§ **TASK DETAILS**: Among the lines of the data, copy those that hold "Picture".

§ **DATA RECORDS**:
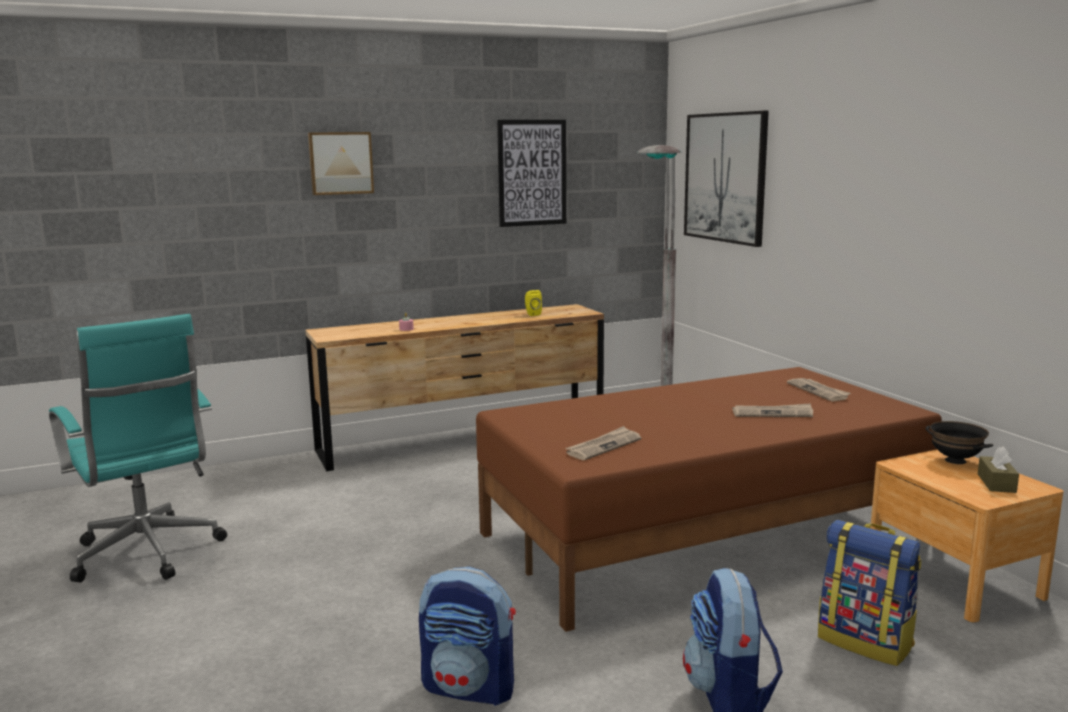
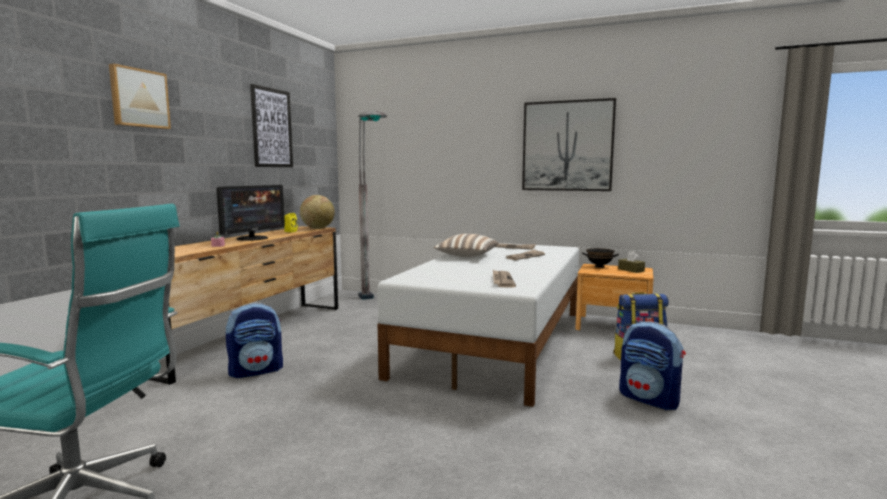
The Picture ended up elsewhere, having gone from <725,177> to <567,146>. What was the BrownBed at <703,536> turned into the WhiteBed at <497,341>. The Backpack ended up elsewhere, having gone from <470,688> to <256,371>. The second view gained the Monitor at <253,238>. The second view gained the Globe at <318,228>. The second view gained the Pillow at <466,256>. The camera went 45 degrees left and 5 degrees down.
...
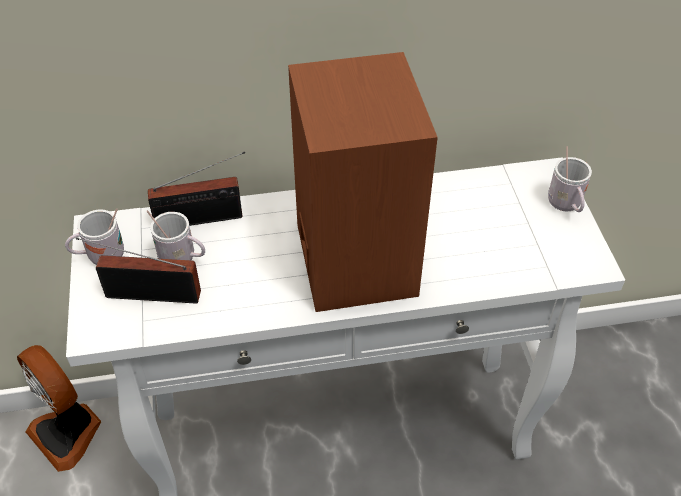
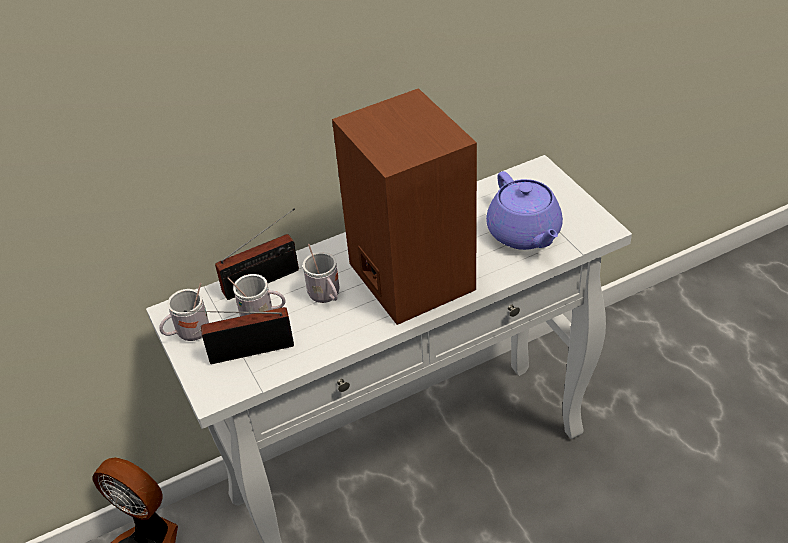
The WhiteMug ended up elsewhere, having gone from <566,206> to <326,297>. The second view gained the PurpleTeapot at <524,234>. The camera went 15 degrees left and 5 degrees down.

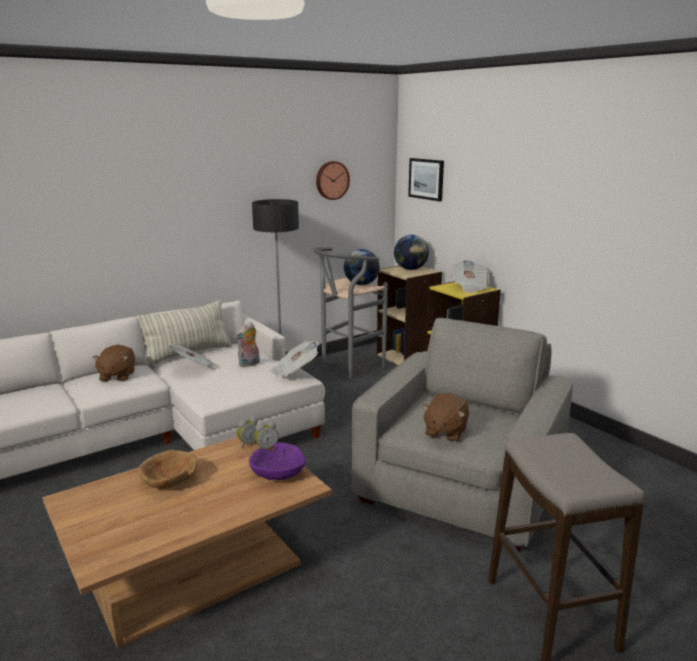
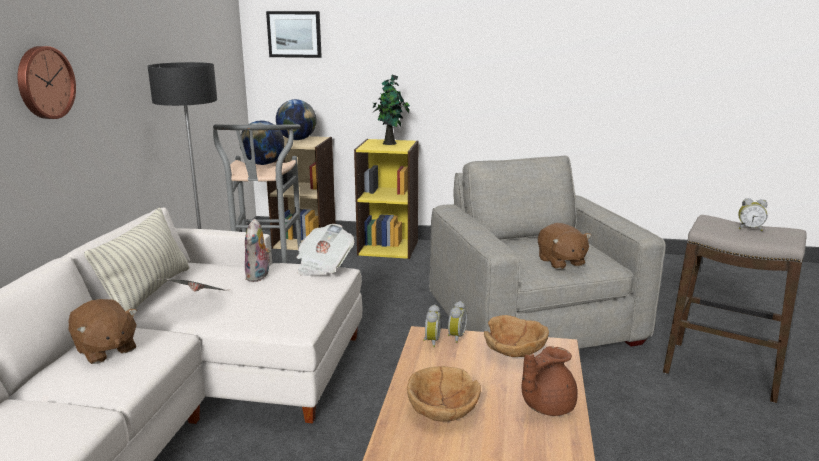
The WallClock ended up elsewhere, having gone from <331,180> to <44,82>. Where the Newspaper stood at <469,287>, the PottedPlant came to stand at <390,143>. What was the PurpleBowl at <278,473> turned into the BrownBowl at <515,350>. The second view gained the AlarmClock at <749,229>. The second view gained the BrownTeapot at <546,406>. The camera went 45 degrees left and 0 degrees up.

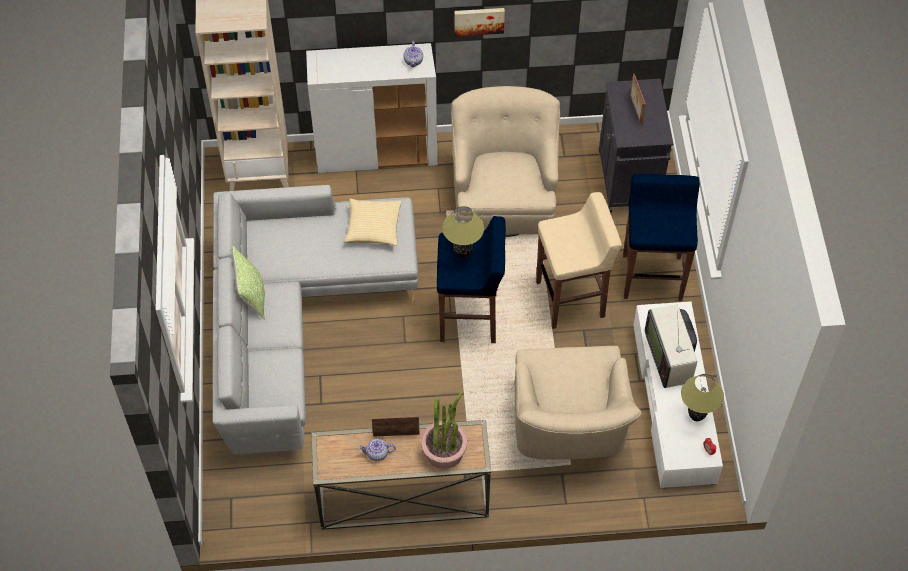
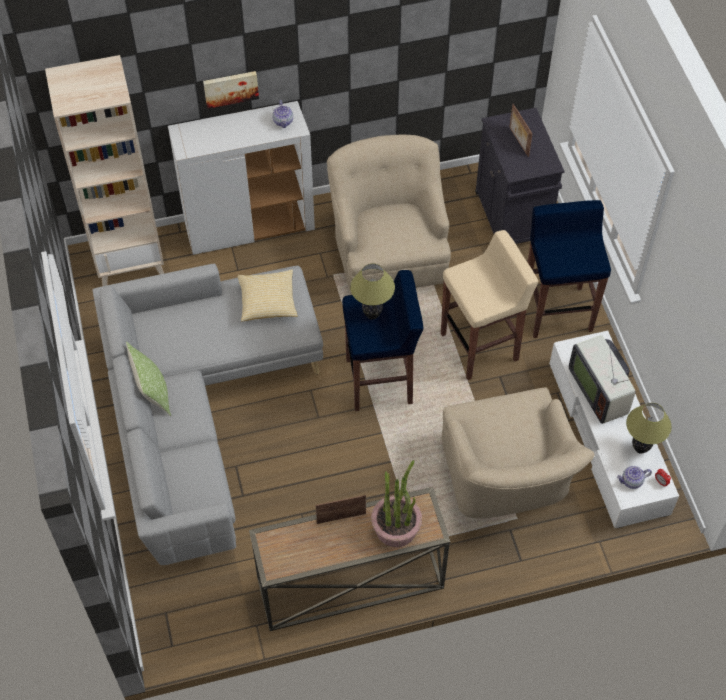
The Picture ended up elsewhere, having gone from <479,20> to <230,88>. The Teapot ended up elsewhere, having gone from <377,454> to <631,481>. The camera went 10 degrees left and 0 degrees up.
==
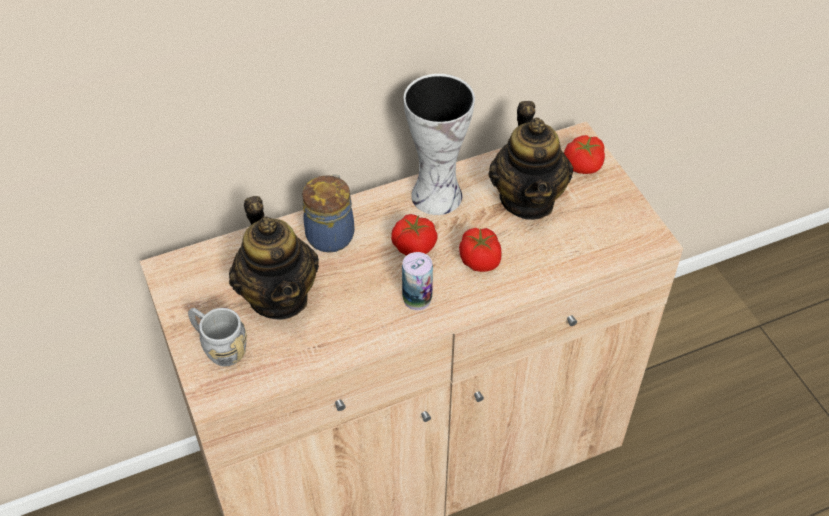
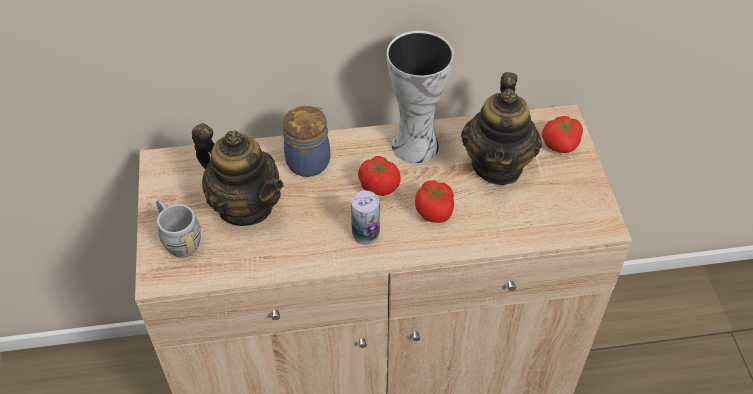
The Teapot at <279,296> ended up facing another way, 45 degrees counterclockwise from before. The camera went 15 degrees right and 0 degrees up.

§ **ANSWER FOR THIS EXERCISE**:
The Picture ended up elsewhere, having gone from <725,177> to <567,146>. What was the BrownBed at <703,536> turned into the WhiteBed at <497,341>. The Backpack ended up elsewhere, having gone from <470,688> to <256,371>. The second view gained the Monitor at <253,238>. The second view gained the Globe at <318,228>. The second view gained the Pillow at <466,256>. The camera went 45 degrees left and 5 degrees down.
The Picture ended up elsewhere, having gone from <479,20> to <230,88>. The Teapot ended up elsewhere, having gone from <377,454> to <631,481>. The camera went 10 degrees left and 0 degrees up.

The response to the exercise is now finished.